Reading passage
══════════════════════════════
I can grumble, agree and disagree with the author on several points, but I think it is meaningless and unfair. I think the book should be taken for what it is, and not some sort of a guide from the days long gone to the present generation. Nevertheless, perhaps some people must read it for the sake of not solving the same old problems, the same old way, that never worked anyhow. Perhaps everyone should read it and understand that not all IT problems uniquely belong to IT industry and an answer is readily available just outside of it. Perhaps I should stop rambling and admit: may be the book didn’t impress me as much as I hoped it would but at least I don’t feel any regrets spending my time with it.
In a nutshell:
-: Not an easy read if you aren’t familiar with terminology and technology of the past
-: Some irrelevant concepts
+: A lot of insight into software industry, some still hold true
+: Interesting references and opinions
+: Enjoyable, with certain expectations
=: I don’t think this book should be atop a reading list. However if you are curious and have time, I wholeheartedly recommend it. Don’t set any expectations, remember the book originated in 1975 and enjoy the essay.
Title: The Mythical Man-Month: Essays on Software Engineering
Author: Frederick Brooks
Cover:
Notes & Quotes from the book, I couldn’t help myself but to take:
“Solutions to many IT problems already exist in other industries, but IT pro feel and act as those don’t apply.”
“Techniques proven and routine in other engineering disciplines are considered radical innovations in software engineering.”
“Self-Documenting Programs – a basic principle of data processing teaches the folly of trying to maintain independent files in synchronism. It is far better to combine them into one file with each record containing all the information both files held concerning a given key. Yet our practice in programming documentation violates our own teaching. We typically attempt to maintain a machine-readable form of a program and an independent set of human-readable documentation, consisting of prose and flow charts. The results in fact confirm our teachings about the folly of separate files. Program documentation is notoriously poor, and its maintenance is worse. Changes made in the program do not promptly, accurately, and invariably appear in the paper.”
“Long before any code exists, the specification must be handed to an outside testing group to be scrutinized for completeness and clarity. As Vyssotsky says, the developers themselves cannot do this: “They won’t tell you they don’t understand it; they will happily invent their way through the gaps and obscurities.””
“Day-by-day schedule slippage is harder to recognize, harder to prevent, and harder to make up than calamities. The first step in controlling a big project on a tight schedule is to have a schedule, made up of milestones and dates for them. Milestones must be concrete, specific, measurable events defined with knife-edge sharpness. A programmer will rarely lie about milestone progress, if the milestone is so sharp he can’t deceive himself.”
“Cosgrove advocates treating all plans, milestones, and schedules as tentative, so as to facilitate change. This goes much too far— the common failing of programming groups today is too little management control, not too much.”
══════════════════════════════
Listed records
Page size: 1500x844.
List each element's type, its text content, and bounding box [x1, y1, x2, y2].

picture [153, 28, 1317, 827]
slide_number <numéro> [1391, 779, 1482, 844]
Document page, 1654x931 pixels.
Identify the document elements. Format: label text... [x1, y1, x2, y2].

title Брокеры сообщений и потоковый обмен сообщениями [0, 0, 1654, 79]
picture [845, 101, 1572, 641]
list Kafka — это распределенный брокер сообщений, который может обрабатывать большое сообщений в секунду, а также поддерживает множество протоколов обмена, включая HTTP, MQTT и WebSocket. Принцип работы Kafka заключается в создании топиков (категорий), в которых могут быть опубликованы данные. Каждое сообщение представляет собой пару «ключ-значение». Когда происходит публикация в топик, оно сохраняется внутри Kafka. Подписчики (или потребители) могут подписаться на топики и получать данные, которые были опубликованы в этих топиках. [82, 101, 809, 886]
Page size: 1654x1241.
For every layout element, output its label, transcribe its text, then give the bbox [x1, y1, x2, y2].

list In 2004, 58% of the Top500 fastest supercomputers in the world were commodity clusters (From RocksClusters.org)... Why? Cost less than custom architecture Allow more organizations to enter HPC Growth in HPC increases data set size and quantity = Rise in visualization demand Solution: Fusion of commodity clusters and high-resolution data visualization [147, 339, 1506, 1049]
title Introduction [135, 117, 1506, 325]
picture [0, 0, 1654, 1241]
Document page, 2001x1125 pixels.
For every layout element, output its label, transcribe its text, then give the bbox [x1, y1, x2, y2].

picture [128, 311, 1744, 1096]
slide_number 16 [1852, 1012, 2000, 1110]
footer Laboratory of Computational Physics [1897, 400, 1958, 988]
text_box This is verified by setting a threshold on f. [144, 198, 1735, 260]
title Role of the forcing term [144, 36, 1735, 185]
══════════════════════════════
Exercise directions
Answer these questions from the book review:
1. In what year does the reviewer say the book originated?
2. Who is given as the book's author?
3. According to the quoted passage on schedule slippage, what is the first step in controlling a big project on a tight schedule?

Exercise response
1. 1975
2. Frederick Brooks
3. To have a schedule, made up of milestones and dates for them.